To handle large MDPs with unknown transition dynamics, the paper presents a deep RL implementation of the meta-algorithm. This implementation involves training the principal's and agent's policies using Q-learning. The approach includes a two-phase setup:

The principal's policy is trained with access to the agent's optimization problem.
The learned principal's policy is validated against black-box agents trained from scratch.

The principal's learning problem is divided into learning the agent's policy that the principal wants to implement and computing the optimal contracts that implement it using Linear Programming (LP). The contractual Q-function $q^*(s, a^p \mid \pi^*(\rho))$ is defined as the maximal principal's Q-value that can be achieved by implementing $a^p \in A$ . The paper formulates an LP to solve for the optimal contracts. The LP is:

$\begin{aligned} & \max_{b \in B} \mathbb{E}_{o \sim \mathcal{O}(s, a^p)} [- b(o)] \ & \text{s.t.} \quad \forall a \in A: \mathbb{E}_{o \sim \mathcal{O}(s, a^p)} [b(o)] + \overline{Q}^*(s, a^p \mid \rho) \geq \mathbb{E}_{o \sim \mathcal{O}(s, a)} [b(o)] + \overline{Q}^*(s, a \mid \rho). \end{aligned}$

Extension to Multi-Agent RL and SSDs

The paper extends the principal-agent framework to multi-agent RL, addressing sequential social dilemmas (SSDs). The principal aims to maximize agents' social welfare through minimal payments. The Coin Game is used as a benchmark SSD environment to empirically validate the approach.

(Figure 2)

Figure 2: Learning curves in the Coin Game showing social welfare, the proportion of social welfare paid, and accuracy of the principal's recommendations.

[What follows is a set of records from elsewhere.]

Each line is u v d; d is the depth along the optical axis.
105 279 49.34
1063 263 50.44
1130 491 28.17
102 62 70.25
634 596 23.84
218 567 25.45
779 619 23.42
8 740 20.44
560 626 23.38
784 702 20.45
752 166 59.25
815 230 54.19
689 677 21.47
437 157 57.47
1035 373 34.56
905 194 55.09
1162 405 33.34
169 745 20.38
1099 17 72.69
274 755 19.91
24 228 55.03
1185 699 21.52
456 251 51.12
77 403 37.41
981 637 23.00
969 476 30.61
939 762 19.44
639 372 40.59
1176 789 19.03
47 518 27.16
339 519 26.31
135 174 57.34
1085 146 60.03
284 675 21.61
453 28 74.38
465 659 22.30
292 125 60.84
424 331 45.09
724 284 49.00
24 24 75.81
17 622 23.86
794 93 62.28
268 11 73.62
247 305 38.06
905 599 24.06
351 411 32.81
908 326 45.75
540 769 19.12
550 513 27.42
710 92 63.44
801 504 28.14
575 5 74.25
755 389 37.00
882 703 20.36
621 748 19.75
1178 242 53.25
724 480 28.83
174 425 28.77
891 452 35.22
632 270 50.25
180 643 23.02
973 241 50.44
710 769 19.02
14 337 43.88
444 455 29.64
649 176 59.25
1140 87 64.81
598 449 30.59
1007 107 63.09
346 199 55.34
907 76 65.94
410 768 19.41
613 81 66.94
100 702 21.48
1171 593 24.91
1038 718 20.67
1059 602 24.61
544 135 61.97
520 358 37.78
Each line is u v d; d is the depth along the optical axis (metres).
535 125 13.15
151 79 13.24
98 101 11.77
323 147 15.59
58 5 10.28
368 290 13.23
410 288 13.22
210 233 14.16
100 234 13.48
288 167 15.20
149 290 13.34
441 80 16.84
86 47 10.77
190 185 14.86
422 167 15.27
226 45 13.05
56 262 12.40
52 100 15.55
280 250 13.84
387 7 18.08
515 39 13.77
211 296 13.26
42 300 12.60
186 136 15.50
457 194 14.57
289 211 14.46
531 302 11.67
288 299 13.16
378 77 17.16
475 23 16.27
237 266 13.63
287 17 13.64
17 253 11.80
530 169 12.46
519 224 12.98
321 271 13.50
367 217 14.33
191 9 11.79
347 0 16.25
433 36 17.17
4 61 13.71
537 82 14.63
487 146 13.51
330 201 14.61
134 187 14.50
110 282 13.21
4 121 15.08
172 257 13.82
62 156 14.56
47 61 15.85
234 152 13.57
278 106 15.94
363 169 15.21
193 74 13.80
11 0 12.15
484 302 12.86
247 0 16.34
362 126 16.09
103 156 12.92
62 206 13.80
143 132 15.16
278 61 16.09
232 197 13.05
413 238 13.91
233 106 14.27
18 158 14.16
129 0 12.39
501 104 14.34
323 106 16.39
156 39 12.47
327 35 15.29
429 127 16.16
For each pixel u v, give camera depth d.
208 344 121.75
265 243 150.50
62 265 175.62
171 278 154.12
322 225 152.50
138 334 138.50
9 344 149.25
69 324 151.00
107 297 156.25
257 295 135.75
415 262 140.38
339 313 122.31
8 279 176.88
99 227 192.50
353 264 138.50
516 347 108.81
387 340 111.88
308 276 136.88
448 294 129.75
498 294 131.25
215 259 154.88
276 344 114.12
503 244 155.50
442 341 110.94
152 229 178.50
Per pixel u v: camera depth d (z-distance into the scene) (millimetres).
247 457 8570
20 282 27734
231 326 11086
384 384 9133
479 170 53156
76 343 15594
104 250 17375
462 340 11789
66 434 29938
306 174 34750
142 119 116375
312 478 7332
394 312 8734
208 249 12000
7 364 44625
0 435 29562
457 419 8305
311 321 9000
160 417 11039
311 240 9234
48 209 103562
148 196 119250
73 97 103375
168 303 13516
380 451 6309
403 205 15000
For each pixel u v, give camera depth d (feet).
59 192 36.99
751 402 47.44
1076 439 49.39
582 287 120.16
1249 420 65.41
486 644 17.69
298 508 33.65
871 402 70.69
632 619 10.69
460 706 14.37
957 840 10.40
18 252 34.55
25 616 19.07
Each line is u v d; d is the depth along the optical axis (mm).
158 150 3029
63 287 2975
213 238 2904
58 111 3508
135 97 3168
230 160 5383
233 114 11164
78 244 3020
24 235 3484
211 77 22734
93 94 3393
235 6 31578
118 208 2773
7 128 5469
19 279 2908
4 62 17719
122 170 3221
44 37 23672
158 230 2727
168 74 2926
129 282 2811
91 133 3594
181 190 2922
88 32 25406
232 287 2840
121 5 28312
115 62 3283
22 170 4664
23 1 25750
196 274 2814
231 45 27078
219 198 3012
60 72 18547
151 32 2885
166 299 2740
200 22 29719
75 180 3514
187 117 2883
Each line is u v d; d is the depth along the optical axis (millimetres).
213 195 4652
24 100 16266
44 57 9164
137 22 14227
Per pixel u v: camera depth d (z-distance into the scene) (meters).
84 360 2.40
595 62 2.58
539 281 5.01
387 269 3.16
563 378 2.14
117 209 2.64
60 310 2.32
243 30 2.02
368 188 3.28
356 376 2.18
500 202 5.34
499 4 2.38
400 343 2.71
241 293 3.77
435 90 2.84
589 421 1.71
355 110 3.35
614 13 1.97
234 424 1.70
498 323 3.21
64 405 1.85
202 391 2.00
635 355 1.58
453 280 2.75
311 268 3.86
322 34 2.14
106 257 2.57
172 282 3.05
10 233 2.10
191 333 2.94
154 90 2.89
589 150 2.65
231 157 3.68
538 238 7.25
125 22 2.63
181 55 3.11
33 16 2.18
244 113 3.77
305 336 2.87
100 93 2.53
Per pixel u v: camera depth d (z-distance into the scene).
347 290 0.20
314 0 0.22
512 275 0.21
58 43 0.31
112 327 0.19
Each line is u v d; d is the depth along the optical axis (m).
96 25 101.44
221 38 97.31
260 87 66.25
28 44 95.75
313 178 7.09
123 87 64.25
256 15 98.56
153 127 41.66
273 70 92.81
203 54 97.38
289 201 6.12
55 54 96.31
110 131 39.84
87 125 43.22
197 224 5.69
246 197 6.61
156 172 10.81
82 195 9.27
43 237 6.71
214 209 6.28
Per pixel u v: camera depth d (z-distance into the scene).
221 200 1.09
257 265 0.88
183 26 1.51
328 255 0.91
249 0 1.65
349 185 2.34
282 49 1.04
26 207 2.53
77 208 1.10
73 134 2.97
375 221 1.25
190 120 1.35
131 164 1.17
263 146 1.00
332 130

Experimental results show that the algorithm can find a joint policy that matches optimal performance with minimal intervention, suggesting an approximate convergence to SPE. The results also demonstrate that the constant proportion baseline is much less effective than the algorithm when given the same amount of budget.

Conclusions

The paper provides a solid contribution to contract design and multi-agent RL, demonstrating a practical approach to orchestrating AI agents with contracts. The application to SSDs highlights the potential for maximizing social welfare with minimal intervention, addressing a gap in the existing literature. This work has the potential to influence future developments in areas such as mechanism design, MARL, and governance of AI systems. Future research directions include scaling the algorithms to more complex environments, considering partially observable settings, and allowing the principal to randomize contracts.